In the run-up to the recent agreement on phase I of Brexit, there was mixed news on the extent to which jobs in the City of London would be relocated to other European hubs, primarily Frankfurt. On one hand, we discussed the meeting between US Commerce Secretary, Wilbur Ross, and executives of JPM, Goldman, HSBC and other banks at Wilton’s restaurant during his trip to London in early November. The banks warned that they were close to a “point of no return” on moving jobs.
A group of large financial institutions with big London operations, led by Wall Street’s pre-eminent banks, have told the US commerce secretary that Britain’s unstable government and slow progress in Brexit planning may force them to start moving thousands of jobs out of City in the near future. The warnings came on Friday during a closed-door meeting between executives from the banks, which included JPMorgan Chase, Goldman Sachs and HSBC, and Wilbur Ross during the US commerce secretary’s visit to London, according to people briefed on the discussions.
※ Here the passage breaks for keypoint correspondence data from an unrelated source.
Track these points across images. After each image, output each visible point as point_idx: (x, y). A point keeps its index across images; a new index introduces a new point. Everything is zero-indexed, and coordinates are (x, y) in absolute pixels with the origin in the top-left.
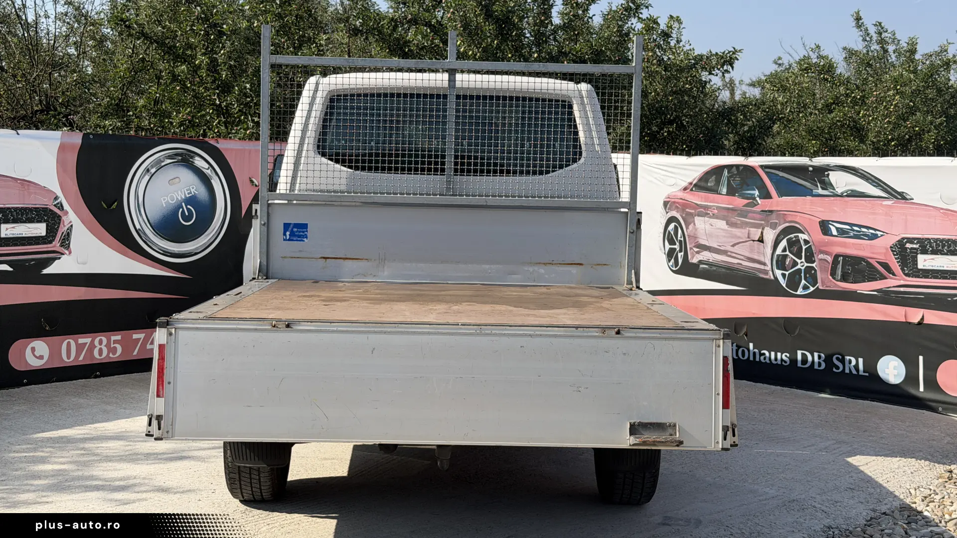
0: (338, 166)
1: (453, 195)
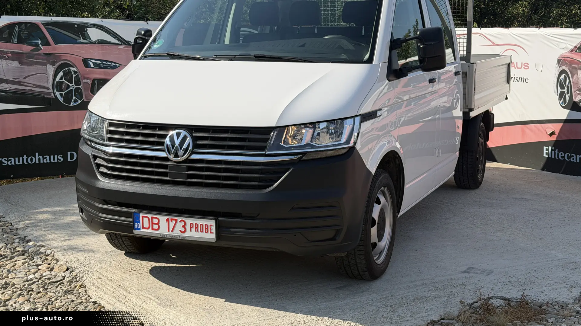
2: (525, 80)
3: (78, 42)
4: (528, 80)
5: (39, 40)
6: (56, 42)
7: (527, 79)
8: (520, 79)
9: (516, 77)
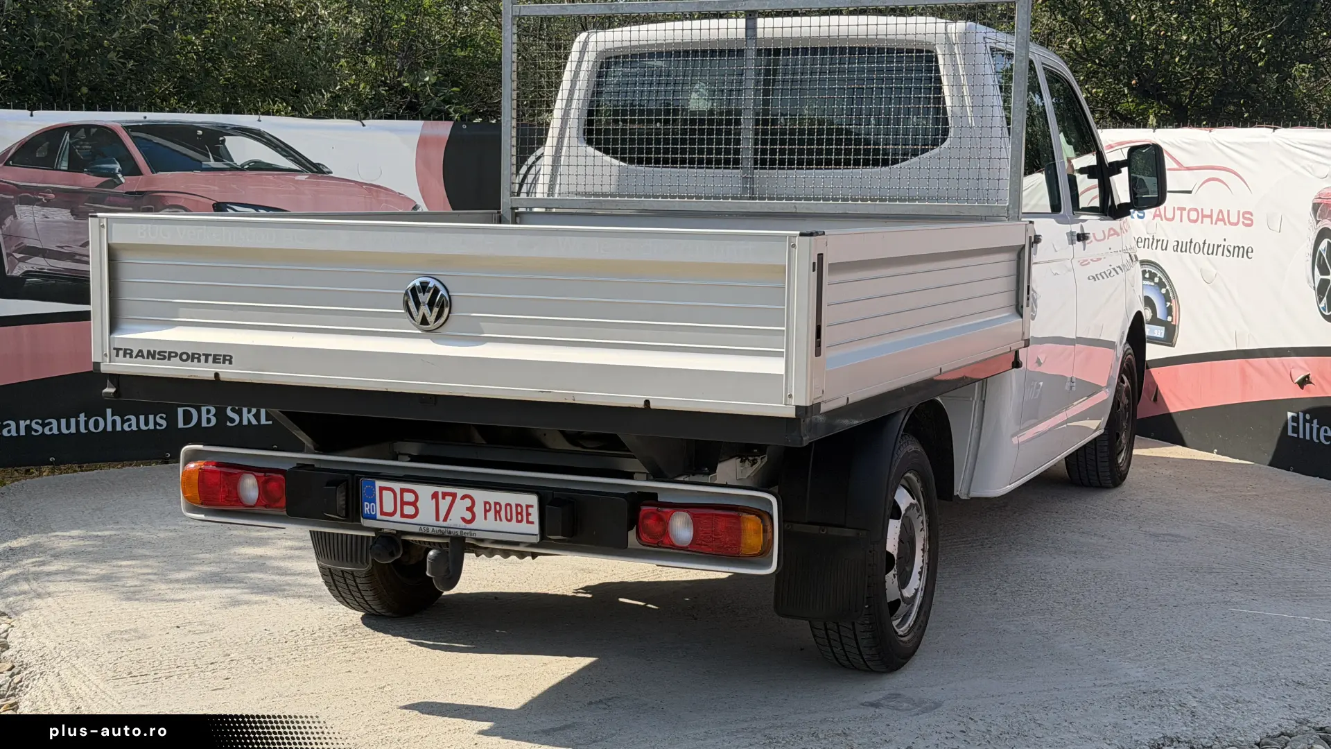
0: (607, 158)
1: (750, 198)
2: (1246, 252)
3: (203, 166)
4: (1252, 252)
5: (115, 163)
6: (155, 168)
7: (1250, 250)
8: (1237, 249)
9: (1226, 244)
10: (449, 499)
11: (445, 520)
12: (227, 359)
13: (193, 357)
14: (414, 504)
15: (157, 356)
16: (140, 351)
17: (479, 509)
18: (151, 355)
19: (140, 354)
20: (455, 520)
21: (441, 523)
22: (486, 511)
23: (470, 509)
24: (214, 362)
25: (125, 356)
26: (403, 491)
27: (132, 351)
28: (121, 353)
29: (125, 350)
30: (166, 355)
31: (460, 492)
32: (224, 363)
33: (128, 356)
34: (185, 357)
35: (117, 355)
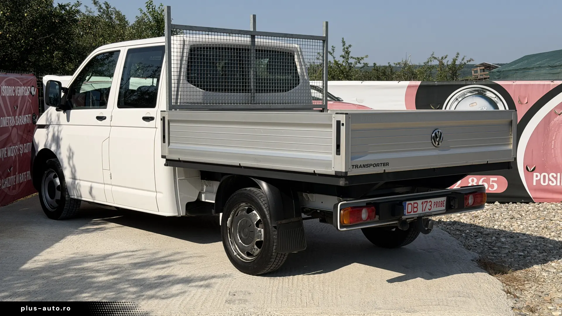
0: (197, 89)
10: (426, 203)
11: (424, 211)
12: (387, 164)
13: (377, 165)
14: (417, 207)
15: (366, 166)
16: (361, 165)
17: (432, 205)
18: (364, 166)
19: (361, 166)
20: (427, 210)
21: (424, 212)
22: (434, 205)
23: (431, 206)
24: (383, 166)
25: (355, 168)
26: (414, 203)
27: (358, 165)
28: (354, 167)
29: (356, 165)
30: (369, 165)
31: (429, 200)
32: (386, 166)
33: (356, 168)
34: (374, 165)
35: (353, 168)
A week earlier, we reported the head of Swiss bank, UBS, saying that the possibility that a fifth of its 5,000-strong UK workforce would be shifted was now unlikely to materialise following some “regulatory and political clarification about what we need to do”.
We can now, thanks to a survey by the Financial Times, get a better idea of the likely London exodus by March 2019 after the newspaper reviewed public statements by fifteen of the UK’s biggest financial institutions and conducted interviews with more than a dozen executives about Brexit plans. According to the newspaper, the number is…
The UK’s biggest international banks are set to move fewer than 4,600 jobs from London in preparation for Brexit — just 6 per cent of their total workforce in the financial centre — according to Financial Times research.
The FT analysis contrasts with consultants’ original claims that tens of thousands of jobs could move from London after Brexit — including an EY study this week that claimed 10,500 could leave on “day one”.
Some bankers say the lower estimates emerged as they thought through how many jobs and operations would need to move to the EU if the UK loses access to the bloc’s single market. “Every city wants thousands of people, but what are they going to do?” said one senior executive at a large US institution, adding that the thousands of people sitting in his London office “cover clients” who will mostly be remaining in the UK.
Two banks in particular, Deutsche Bank (not surprisingly) and JPMorgan Chase, had stated that several thousand jobs could move, although the FT estimates that the number is likely to be only several hundred. It’s the same with Goldman, despite Lloyds Blankfein’s famous tweet about spending “a lot more time” in Frankfurt.
In the case of Deutsche Bank, where Sylvie Matherat, head of regulation, publicly said up to 4,000 jobs could move, the FT estimates that just 350 jobs may leave by April 2019. The figure amounts to 5 per cent of Deutsche’s London headcount, a proportion broadly in line with other big banks. At JPMorgan, where chief executive Jamie Dimon warned before the Brexit vote of up to 4,000 London job losses, the number leaving before April 2019 is set to be closer to 700. Goldman Sachs, which has taken a new office in Frankfurt that could accommodate 1,000 people, expects to move fewer than 500 from London. HSBC is still planning to move “up to 1000 people”, although its chief financial officer recently said the figure could fall.
So the initial London exodus by March 2019 will be fairly modest and the banks have the prized transition period of two years. However, some banks are leaving the door open for further relocations in the aftermath of Brexit. According to Rob Rooney, CEO of Morgan Stanley International the real Brexit story will only be apparent “three to five years out”. As the FT explains.
Several banks say they are planning to move relatively few people in the immediate aftermath of Brexit because it will take time for their EU operations to build up. They expect to have very small balance sheets when the EU entities begin handling client business on April 1, 2019, and to be able to run some of the risk and support functions for those small EU entities from London.
Next year, banks are likely to begin “repapering” some clients to their new EU entities. The FT noted that one bank EMEA CEO said that he expected the ECB to push for more “market risk to be run onshore”.
However, a key question will be, where do the clients want to do business? We could be wrong, but our guess is that the majority will opt for the status quo if at all possible. The EU has already inflicted the nightmare of MiFID II on them.